Walk-Forward Analysis
Walk-forward analysis (WFA) is similar to using in-sample/out-of-sample comparisons for testing, but instead of doing it once, it slices the whole period of data into multiple, layered in-sample/out-of-sample comparisons. Behold another beautiful hand-drawn example:
There is another way to do this where the in-sample size gets bigger: keeping the data it started with and adding increments with the out-of-sample data. If using a built-in feature for this type of analysis, you will want to see which variation is being used. I am not sure if there is a benefit of one over the other or specific use cases where one would be more appropriate than the other.
WFA attempts to mimic how you would trade live, but there is no randomness to the test. It is still done with historical data and is prone to error. Since real-time market conditions are dynamic and unpredictable, this still can’t beat a simulated forward test. If you are going to use WFA in your backtesting protocol, it would be wise to use the same periods for your samples throughout the entire process. For example, use 3 months for the testing set and 1 year for the training set when conducting the WFA. This way, when you re-evaluate your live (paper or otherwise) strategy every quarter, you have previous data to compare to from the WFA.

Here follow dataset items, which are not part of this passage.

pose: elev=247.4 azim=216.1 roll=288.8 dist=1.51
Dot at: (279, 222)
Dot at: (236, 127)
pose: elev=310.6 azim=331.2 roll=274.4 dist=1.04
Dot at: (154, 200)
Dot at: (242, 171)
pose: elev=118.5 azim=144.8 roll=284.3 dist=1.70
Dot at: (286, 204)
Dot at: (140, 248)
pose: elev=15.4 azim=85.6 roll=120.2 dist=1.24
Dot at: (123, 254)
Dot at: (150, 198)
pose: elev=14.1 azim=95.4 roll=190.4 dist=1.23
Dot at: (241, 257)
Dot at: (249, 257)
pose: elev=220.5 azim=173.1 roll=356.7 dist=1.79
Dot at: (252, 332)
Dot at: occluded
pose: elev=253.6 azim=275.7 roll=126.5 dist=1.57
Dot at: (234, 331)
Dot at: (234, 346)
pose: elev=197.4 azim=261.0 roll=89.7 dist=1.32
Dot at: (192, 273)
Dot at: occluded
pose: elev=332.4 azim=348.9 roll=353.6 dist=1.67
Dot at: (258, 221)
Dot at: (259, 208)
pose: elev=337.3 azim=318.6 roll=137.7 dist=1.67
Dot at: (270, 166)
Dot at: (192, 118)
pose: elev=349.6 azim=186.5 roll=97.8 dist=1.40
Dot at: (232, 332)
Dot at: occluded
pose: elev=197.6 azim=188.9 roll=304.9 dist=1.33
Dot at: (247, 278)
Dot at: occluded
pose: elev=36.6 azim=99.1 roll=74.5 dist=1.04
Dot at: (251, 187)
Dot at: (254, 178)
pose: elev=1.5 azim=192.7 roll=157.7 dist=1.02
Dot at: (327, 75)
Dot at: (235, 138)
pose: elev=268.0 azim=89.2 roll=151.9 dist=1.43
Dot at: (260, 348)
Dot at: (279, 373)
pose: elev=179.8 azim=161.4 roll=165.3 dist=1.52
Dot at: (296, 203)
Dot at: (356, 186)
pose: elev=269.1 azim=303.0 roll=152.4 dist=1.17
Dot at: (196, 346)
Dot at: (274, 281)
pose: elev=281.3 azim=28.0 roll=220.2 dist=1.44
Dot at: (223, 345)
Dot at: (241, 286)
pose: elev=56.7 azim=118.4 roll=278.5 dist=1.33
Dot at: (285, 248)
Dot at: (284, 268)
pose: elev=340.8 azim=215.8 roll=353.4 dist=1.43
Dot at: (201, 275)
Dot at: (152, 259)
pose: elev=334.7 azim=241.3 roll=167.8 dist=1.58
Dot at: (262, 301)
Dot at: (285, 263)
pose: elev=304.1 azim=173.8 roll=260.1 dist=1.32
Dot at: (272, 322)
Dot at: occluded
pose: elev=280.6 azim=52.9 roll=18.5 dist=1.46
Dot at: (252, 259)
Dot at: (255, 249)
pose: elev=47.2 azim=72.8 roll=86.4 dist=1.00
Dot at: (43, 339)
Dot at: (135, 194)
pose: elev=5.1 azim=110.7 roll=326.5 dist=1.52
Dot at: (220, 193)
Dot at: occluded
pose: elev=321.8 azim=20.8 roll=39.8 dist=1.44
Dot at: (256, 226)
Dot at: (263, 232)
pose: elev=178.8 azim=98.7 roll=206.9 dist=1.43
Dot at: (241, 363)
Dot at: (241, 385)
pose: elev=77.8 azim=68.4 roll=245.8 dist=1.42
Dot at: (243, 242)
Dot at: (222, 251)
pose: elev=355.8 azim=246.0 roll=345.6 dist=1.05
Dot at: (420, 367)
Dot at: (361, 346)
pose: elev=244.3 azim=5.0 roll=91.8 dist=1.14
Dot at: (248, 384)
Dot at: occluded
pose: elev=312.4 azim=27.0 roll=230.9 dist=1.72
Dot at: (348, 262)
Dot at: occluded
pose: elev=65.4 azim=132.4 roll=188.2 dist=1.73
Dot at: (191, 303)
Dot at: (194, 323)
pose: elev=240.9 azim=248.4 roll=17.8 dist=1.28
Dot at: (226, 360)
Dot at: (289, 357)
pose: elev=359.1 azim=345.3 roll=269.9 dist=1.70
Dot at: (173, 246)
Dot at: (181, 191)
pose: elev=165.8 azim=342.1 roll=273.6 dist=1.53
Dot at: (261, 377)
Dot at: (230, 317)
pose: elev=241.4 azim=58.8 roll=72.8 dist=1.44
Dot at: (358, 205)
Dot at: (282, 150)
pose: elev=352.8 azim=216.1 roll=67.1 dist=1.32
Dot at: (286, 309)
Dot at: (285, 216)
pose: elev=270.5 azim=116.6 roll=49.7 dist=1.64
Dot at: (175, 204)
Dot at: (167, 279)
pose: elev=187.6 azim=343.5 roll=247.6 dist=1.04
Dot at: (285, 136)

A quick search on Google Scholar showed more than a few results of researchers using walk-forward validation techniques to test results of many different types of time-varied data, including research and data specific to trading.
Monte Carlo Simulations
Monte Carlo simulations add a layer of statistical analysis to backtesting results. It randomly shuffles trade results, providing a range of potential outcomes rather than a single, static result. The results will retain the same profit factor (or whatever fitness) but will instead generate varying scenarios regarding drawdown and other performance metrics. The value of this test lies in the ability to simulate a wide range of market conditions and the potential impact on the strategy.
Some Monte Carlo simulations may exclude certain trades or repeat others in the simulation, leading to different equity curves. This feature helps in assessing the robustness of a strategy under varied conditions. Platforms like NinjaTrader 8 and Wealth Lab, among others, use variations of this method. Both variations help understand the range of outcomes one might expect during live trading.
Note, most Monte Carlo simulators will use a mathematical formula to create the “randomness” used in the shuffle (pseudo-randomness). This is technically not the same as “pure” randomness, which can be achieved using something like Features - RANDOM.ORG, an API that uses atmospheric noise to generate random data. This might be a consideration in a commercial application.
Question, is there a Monte Carlo simulation that runs the randomness on the out-of-sample data before testing results? In other words, it randomizes the financial data itself and thus actually changes when and what types of trades are placed (as the underlying signals would now be different). Since there are technically infinite possibilities, I assume some type of genetic algorithm would need to be used. Would this even be a Monte Carlo Simulation anymore?